:: Instructions to follow ::
For each statement below, say yes or no on whether it agrees with the text on public and private utilities, and quote the exact words of the text that decide it. (a) The times of private control saw low and steady rates. (b) Where public and privately held utilities operated in the same geographical marketplace, the public ones always offered lower rates. (c) The switch from privately owned utilities to public control comes from pressure by big corporations.

:: Study text ::
———
2. The times of public control saw minimal blackouts or rationing, low and steady rates, high investment in environmentally friendly technology, and high investment in research for more efficient technology.
3. The times of private control saw numerous blackouts and rationing, high and increasing rates, minimal investment in environmentally friendly technology, and low investment in research for more efficient technology.
4. The drive for privatization is always from big corporations who are either large-scale consumers of electricity, or large-scale producers of electricity.
5. The drive for public control always results from the poor service provided by privately-owned utilities.
6. Any time public and privately held utilities operated in the same geographical marketplace, the public utilities ALWAYS offer lower rates and more dependable service.
7. The switch from privately owned utilities to public control is always due to overwhelming public pressure at the grassroots level.
8. The switch to deregulate public utilities is due to propaganda put out by corporations and their sponsored think tanks.
———
:: Saved entries ::
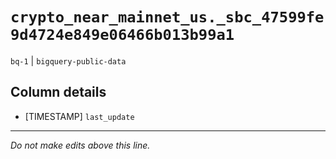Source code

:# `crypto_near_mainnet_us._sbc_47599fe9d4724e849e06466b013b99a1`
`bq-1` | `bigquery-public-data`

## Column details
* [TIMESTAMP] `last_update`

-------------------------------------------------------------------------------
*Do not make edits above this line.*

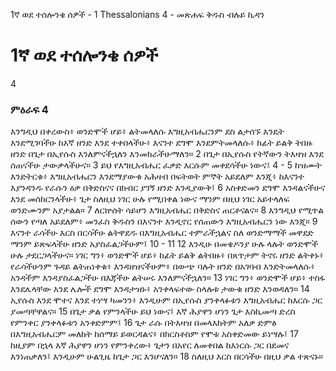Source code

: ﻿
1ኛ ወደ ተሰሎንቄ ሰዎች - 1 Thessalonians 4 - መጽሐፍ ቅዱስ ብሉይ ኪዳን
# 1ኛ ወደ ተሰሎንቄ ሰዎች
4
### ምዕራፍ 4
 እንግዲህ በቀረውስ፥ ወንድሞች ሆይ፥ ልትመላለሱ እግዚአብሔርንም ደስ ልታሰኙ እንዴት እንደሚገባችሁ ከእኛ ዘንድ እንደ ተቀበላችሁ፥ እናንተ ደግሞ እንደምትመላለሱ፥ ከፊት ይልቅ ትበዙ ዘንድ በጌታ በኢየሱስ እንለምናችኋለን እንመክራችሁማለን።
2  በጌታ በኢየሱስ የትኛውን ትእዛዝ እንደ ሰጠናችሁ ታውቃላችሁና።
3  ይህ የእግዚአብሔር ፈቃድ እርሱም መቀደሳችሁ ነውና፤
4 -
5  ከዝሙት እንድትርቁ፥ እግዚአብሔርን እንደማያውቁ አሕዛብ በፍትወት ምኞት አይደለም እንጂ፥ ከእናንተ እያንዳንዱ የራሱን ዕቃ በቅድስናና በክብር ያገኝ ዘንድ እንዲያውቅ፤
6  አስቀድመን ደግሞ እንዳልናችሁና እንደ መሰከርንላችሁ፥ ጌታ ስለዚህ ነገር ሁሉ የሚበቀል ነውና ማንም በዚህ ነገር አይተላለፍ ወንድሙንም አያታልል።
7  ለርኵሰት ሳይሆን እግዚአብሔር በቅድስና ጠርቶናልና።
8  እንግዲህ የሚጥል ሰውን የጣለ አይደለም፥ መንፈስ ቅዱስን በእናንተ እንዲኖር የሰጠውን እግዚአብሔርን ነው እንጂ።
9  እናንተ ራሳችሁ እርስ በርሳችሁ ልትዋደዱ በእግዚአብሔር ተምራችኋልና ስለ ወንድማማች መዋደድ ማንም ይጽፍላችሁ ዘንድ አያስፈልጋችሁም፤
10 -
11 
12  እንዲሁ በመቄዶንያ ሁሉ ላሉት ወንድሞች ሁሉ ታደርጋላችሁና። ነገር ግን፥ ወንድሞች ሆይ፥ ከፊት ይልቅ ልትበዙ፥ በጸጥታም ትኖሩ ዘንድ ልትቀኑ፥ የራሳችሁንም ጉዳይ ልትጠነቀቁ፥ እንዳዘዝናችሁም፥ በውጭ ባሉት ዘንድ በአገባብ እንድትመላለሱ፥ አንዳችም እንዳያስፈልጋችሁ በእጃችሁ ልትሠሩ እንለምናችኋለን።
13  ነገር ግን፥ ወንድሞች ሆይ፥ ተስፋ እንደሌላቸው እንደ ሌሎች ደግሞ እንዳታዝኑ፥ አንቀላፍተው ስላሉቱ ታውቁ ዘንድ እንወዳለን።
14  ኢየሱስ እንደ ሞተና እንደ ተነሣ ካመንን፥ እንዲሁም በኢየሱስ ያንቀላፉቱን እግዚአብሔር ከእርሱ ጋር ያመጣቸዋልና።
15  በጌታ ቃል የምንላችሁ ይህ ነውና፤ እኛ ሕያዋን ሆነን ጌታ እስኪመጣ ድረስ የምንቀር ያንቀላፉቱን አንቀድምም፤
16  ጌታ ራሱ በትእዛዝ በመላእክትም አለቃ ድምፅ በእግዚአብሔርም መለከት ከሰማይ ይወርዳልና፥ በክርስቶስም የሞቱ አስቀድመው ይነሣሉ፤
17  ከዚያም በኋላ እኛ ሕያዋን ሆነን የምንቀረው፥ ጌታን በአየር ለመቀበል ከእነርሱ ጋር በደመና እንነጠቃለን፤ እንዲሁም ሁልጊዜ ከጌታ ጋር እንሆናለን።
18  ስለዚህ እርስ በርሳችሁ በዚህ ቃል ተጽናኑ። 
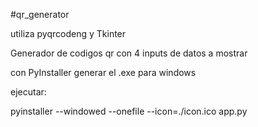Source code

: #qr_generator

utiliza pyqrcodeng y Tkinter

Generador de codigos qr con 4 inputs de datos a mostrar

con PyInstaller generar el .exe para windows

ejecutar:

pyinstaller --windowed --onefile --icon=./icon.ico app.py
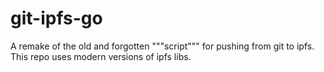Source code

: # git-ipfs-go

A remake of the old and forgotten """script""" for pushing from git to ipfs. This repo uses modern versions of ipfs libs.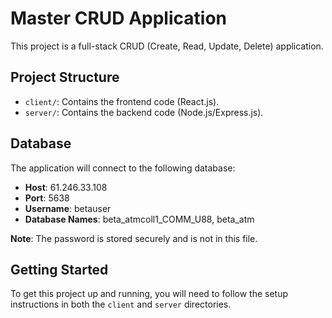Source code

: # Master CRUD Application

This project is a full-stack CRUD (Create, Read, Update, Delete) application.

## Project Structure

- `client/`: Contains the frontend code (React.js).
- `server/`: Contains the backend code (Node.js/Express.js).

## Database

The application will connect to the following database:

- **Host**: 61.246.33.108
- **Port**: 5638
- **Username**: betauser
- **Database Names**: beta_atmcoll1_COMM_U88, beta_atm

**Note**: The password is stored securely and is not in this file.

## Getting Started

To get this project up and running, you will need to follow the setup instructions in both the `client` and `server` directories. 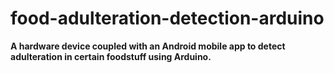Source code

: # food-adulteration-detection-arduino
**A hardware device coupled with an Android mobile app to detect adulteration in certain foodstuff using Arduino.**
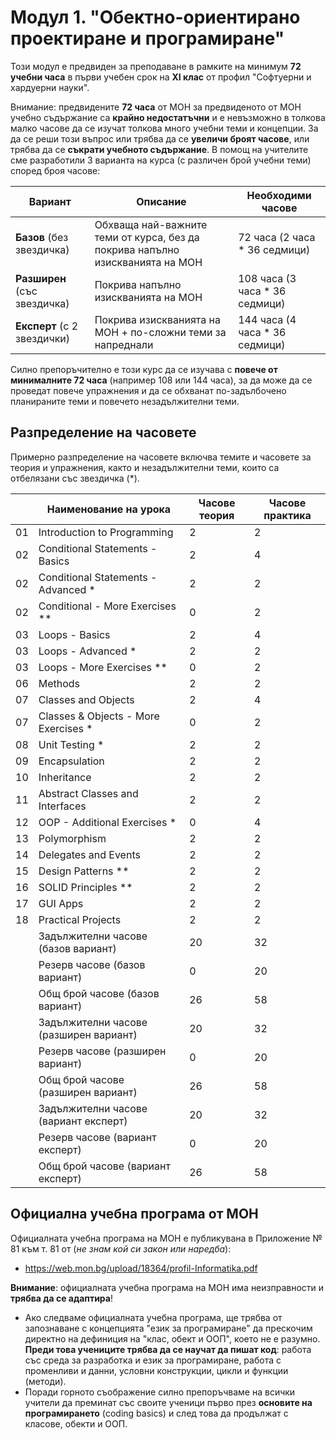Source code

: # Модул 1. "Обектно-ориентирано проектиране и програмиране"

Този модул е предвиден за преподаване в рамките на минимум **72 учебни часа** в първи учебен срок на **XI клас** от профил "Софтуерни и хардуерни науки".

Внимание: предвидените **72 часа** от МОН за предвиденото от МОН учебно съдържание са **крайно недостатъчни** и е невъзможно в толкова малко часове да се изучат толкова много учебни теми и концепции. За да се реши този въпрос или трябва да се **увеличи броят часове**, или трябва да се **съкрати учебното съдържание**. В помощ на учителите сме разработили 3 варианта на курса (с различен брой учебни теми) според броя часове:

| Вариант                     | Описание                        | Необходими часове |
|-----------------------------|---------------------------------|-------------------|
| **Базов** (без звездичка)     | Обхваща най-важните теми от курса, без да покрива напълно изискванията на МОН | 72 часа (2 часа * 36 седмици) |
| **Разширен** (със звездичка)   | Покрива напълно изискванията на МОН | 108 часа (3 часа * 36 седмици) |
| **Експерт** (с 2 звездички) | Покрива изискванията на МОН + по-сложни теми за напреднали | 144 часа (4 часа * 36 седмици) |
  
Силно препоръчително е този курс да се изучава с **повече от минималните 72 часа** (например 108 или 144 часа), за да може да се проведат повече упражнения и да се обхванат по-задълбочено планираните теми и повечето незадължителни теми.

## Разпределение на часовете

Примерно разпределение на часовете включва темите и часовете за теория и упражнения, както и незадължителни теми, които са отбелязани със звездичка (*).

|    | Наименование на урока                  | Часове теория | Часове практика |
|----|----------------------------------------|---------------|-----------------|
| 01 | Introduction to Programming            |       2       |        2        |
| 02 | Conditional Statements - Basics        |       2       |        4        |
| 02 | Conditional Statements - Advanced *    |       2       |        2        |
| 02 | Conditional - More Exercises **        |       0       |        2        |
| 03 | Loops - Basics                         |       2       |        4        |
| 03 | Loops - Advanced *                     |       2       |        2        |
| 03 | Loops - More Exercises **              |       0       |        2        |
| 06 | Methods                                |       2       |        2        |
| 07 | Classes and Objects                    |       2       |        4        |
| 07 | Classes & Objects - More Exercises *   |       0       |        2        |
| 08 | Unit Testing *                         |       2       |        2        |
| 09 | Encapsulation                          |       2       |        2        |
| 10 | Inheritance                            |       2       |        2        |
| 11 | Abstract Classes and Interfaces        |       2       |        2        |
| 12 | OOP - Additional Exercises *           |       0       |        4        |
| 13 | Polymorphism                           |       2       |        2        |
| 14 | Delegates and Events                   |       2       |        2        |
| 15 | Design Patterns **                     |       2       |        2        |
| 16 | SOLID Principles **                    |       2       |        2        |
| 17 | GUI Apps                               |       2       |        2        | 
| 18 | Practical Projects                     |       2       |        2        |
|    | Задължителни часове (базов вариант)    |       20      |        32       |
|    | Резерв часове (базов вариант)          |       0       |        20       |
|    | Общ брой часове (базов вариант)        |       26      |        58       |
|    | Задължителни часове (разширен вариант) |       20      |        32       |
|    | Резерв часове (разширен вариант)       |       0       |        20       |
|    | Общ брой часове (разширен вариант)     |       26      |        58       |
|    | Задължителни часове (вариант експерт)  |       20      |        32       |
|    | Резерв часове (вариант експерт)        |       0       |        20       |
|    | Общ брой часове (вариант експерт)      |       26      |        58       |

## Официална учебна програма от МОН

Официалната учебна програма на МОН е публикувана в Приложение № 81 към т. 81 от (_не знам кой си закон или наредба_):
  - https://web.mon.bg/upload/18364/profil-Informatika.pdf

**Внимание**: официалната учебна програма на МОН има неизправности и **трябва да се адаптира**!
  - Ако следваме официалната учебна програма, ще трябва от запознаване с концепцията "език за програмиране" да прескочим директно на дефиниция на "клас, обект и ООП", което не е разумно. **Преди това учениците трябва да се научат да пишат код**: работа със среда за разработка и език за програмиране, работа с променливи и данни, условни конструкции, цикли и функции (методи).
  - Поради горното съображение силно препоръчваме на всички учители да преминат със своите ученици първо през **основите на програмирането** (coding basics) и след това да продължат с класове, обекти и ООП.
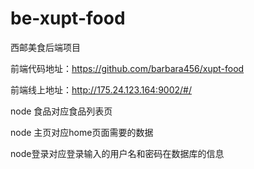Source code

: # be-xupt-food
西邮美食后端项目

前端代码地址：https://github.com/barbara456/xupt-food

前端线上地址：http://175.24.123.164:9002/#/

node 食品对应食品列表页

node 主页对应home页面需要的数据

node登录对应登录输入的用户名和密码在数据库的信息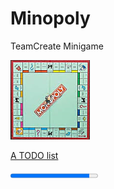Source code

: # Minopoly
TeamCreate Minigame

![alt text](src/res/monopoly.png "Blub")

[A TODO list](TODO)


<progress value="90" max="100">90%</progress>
———
:: Task result ::
(a) No: "high and increasing rates"
(b) Yes: "the public utilities ALWAYS offer lower rates and more dependable service"
(c) No: "always due to overwhelming public pressure at the grassroots level"